A Bloomberg terminal is a high-powered personal computer linked to an information service that provides real time financial data on stock prices, values, and other financial information. The Bloomberg terminal was designed by Michael Bloomberg in 1982. Structurally, it consists of two very slim LCD displays and a custom keyboard, including special financial market keys across the top. Its functions rely on a subscription known as Bloomberg Professional Service—a service to which any consumer can subscribe. Common consumers include governments, banks, investment firms, and even the Vatican.
The financial capabilities of the Bloomberg terminal exceed that of typical personal computer devices available to the common consumer. Through the Professional Service, a user can access information on specific stocks, companies, hedge funds, index funds, and other financial entities. This data is organized in a fully customizable format. Tools built into the device normally allow the subscriber to analyze and execute transactions without relying on third parties.
The Bloomberg Terminal consists of two adjustable displays. They are typically arranged side by side, but have the ability to stack and rotate between portrait and landscape views. The keyboard was designed to allow access to all of the features of the device with ease. This interface allows the user to view the value of foreign currency, net equity, mortgage rates, and information on the private and government sector without the use of menus or dialog boxes.

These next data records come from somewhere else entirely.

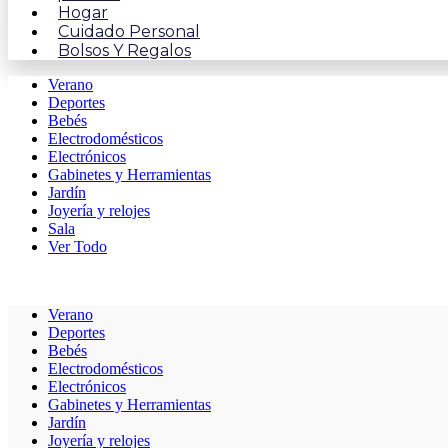
Hogar
Cuidado Personal
Bolsos Y Regalos
Verano
Deportes
Bebés
Electrodomésticos
Electrónicos
Gabinetes y Herramientas
Jardín
Joyería y relojes
Sala
Ver Todo
Verano
Deportes
Bebés
Electrodomésticos
Electrónicos
Gabinetes y Herramientas
Jardín
Joyería y relojes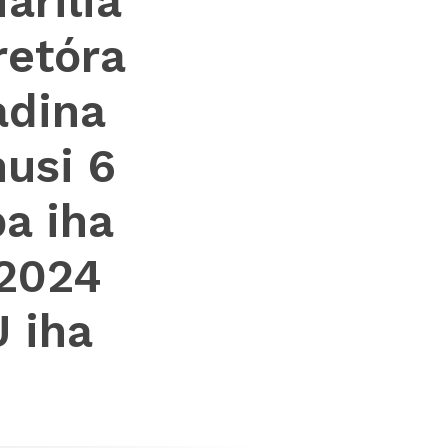
arilia
retóra
adina
husi 6
pa iha
 2024
 iha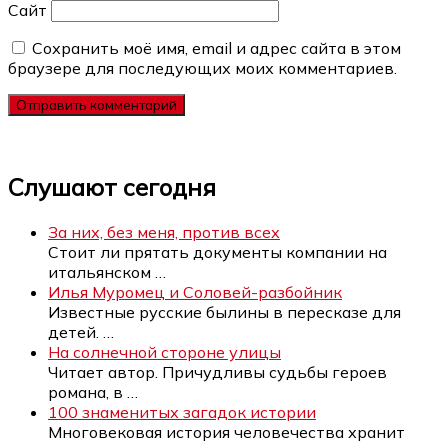
Сайт
Сохранить моё имя, email и адрес сайта в этом
браузере для последующих моих комментариев.
Слушают сегодня
За них, без меня, против всех
Стоит ли прятать документы компании на
итальянском
…
Илья Муромец и Соловей-разбойник
Известные русские былины в пересказе для
детей.
…
На солнечной стороне улицы
Читает автор. Причудливы судьбы героев
романа, в
…
100 знаменитых загадок истории
Многовековая история человечества хранит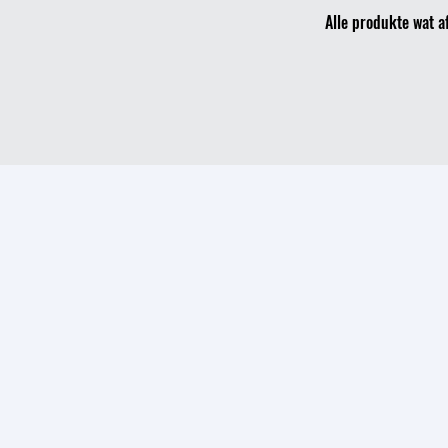
Alle produkte wat a
Store
/
Dokumente (PDF)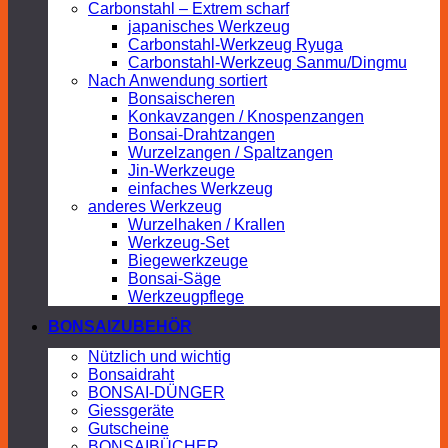
Carbonstahl – Extrem scharf
japanisches Werkzeug
Carbonstahl-Werkzeug Ryuga
Carbonstahl-Werkzeug Sanmu/Dingmu
Nach Anwendung sortiert
Bonsaischeren
Konkavzangen / Knospenzangen
Bonsai-Drahtzangen
Wurzelzangen / Spaltzangen
Jin-Werkzeuge
einfaches Werkzeug
anderes Werkzeug
Wurzelhaken / Krallen
Werkzeug-Set
Biegewerkzeuge
Bonsai-Säge
Werkzeugpflege
BONSAIZUBEHÖR
Nützlich und wichtig
Bonsaidraht
BONSAI-DÜNGER
Giessgeräte
Gutscheine
BONSAIBÜCHER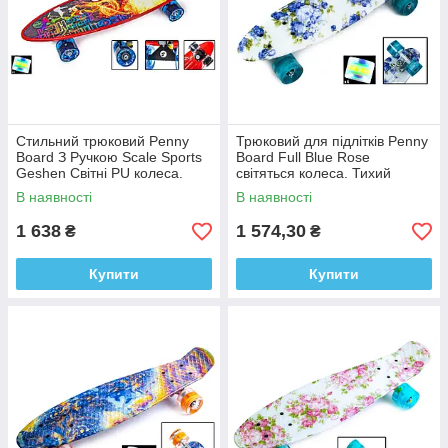
Стильний трюковий Penny
Трюковий для підлітків Penny
Board З Ручкою Scale Sports
Board Full Blue Rose
Geshen Світні PU колеса.
світяться колеса. Тихий
Міський, легкий та
скейтборд з міським принтом
В наявності
В наявності
безшумний
1 638
1 574,30
₴
₴
Купити
Купити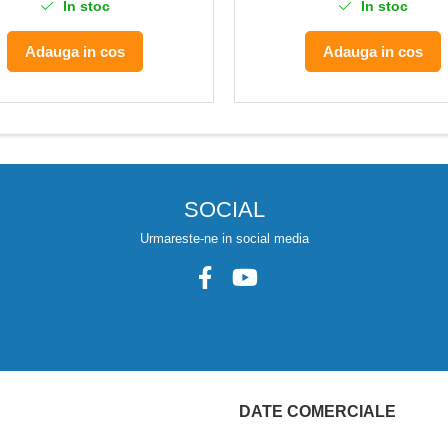
In stoc
In stoc
Adauga in cos
Adauga in cos
SOCIAL
Urmareste-ne in social media
DATE COMERCIALE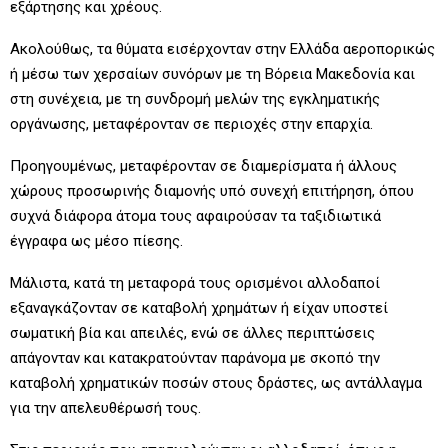
εξάρτησης και χρέους.
Ακολούθως, τα θύματα εισέρχονταν στην Ελλάδα αεροπορικώς
ή μέσω των χερσαίων συνόρων με τη Βόρεια Μακεδονία και
στη συνέχεια, με τη συνδρομή μελών της εγκληματικής
οργάνωσης, μεταφέρονταν σε περιοχές στην επαρχία.
Προηγουμένως, μεταφέρονταν σε διαμερίσματα ή άλλους
χώρους προσωρινής διαμονής υπό συνεχή επιτήρηση, όπου
συχνά διάφορα άτομα τους αφαιρούσαν τα ταξιδιωτικά
έγγραφα ως μέσο πίεσης.
Μάλιστα, κατά τη μεταφορά τους ορισμένοι αλλοδαποί
εξαναγκάζονταν σε καταβολή χρημάτων ή είχαν υποστεί
σωματική βία και απειλές, ενώ σε άλλες περιπτώσεις
απάγονταν και κατακρατούνταν παράνομα με σκοπό την
καταβολή χρηματικών ποσών στους δράστες, ως αντάλλαγμα
για την απελευθέρωσή τους.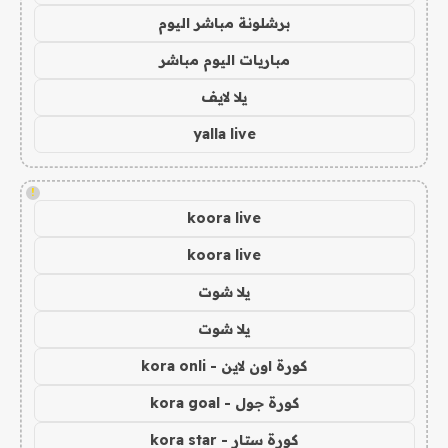
برشلونة مباشر اليوم
مباريات اليوم مباشر
يلا لايف
yalla live
!
koora live
koora live
يلا شوت
يلا شوت
كورة اون لاين - kora onli
كورة جول - kora goal
كورة ستار - kora star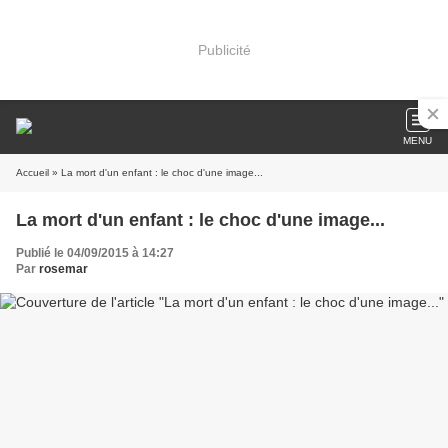
Publicité
MENU
Accueil
» La mort d'un enfant : le choc d'une image...
La mort d'un enfant : le choc d'une image...
Publié le 04/09/2015 à 14:27
Par
rosemar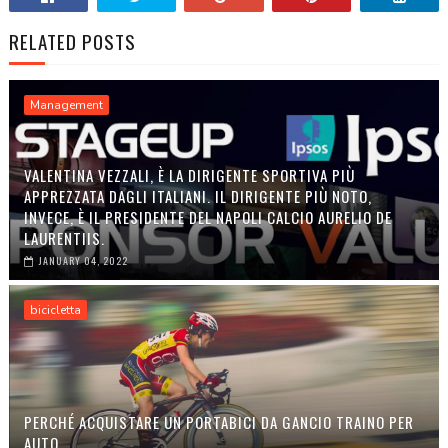
RELATED POSTS
Management
VALENTINA VEZZALI, È LA DIRIGENTE SPORTIVA PIÙ
APPREZZATA DAGLI ITALIANI. IL DIRIGENTE PIÙ NOTO,
INVECE, È IL PRESIDENTE DEL NAPOLI CALCIO AURELIO DE
LAURENTIIS.
JANUARY 04, 2022
bicicletta
PERCHÉ ACQUISTARE UN PORTABICI DA GANCIO TRAINO PER
AUTO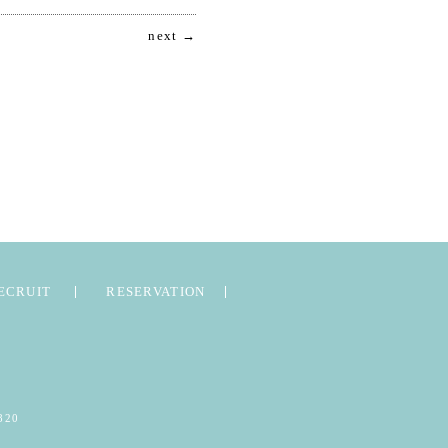
next →
ECRUIT
RESERVATION
820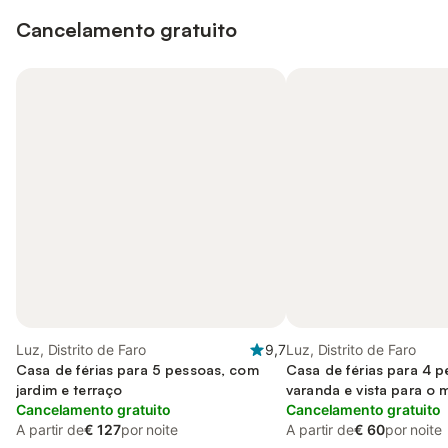
Cancelamento gratuito
Luz, Distrito de Faro
9,7
Luz, Distrito de Faro
Casa de férias para 5 pessoas, com
Casa de férias para 4 
jardim e terraço
varanda e vista para o 
Cancelamento gratuito
Cancelamento gratuito
A partir de
€ 127
por noite
A partir de
€ 60
por noite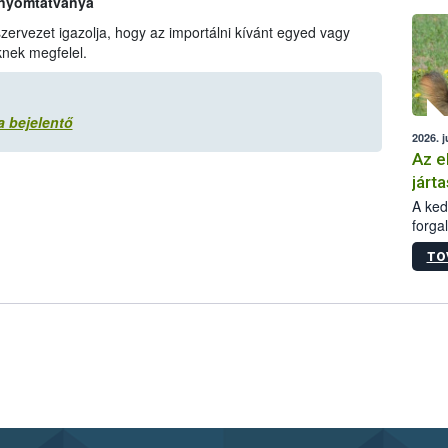
 nyomtatványa
épüle
zervezet igazolja, hogy az importálni kívánt egyed vagy
knek megfelel.
a bejelentő
2026. j
Az e
járta
A kedv
forga
Korm.
TO
sérül
felme
veszé
Ezen 
vonni
jártas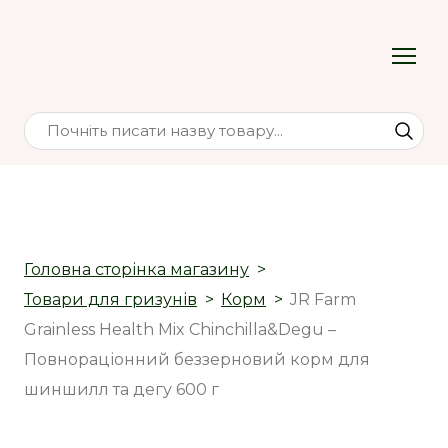
Головна сторінка магазину
Товари для гризунів
Корм
JR Farm
Grainless Health Mix Chinchilla&Degu –
Повнораціонний беззерновий корм для
шиншилл та дегу 600 г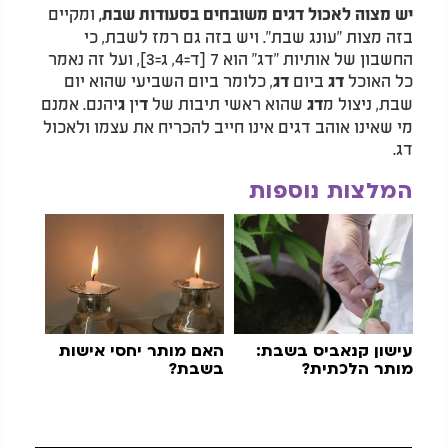
ומקיים
יש מצוה לאכול דגים משובחים בסעודות שבת,
בזה מצות "עונג שבת". ויש בזה גם רמז לשבת, כי
החשבון של אותיות "דג" הוא 7 [ד=4, ג=3], ועל זה נאמר
כל האוכל
ביום
, כלומר ביום השביעי שהוא יום
דג
דג
שבת, ניצול מ
שהוא ראשי תיבות של
ין
יהנם. אמנם
דג
ד
ג
מי שאינו אוהב דגים אינו חייב להכריח את עצמו ולאכול
דג.
המלצות נוספות
עישון קנאביס בשבת:
האם מותר יחסי אישות
מותר הלכתית?
בשבת?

The features of the terminal rely on a subscription to the Bloomberg Professional Service. Subscriptions typically are paid monthly, and can be quite costly. For this reason, most customers are financial professionals with a vested interest in the information the system provides. They can make financial trades, watch real-time market activity, and research stocks and companies. Other features include a fingerprint scanner and the ability to communicate with other Bloomberg terminal users over a microphone. Common consumers of the Bloomberg terminal include banks, investment companies, news organizations, law firms and government offices.
Some colleges and universities also utilize the Bloomberg terminal—not only to educate, but also to help provide their students with an edge after graduation when they hit the job market. A student with real-world experience with the terminal in addition to a degree may be a more attractive candidate to many employers in the financial market.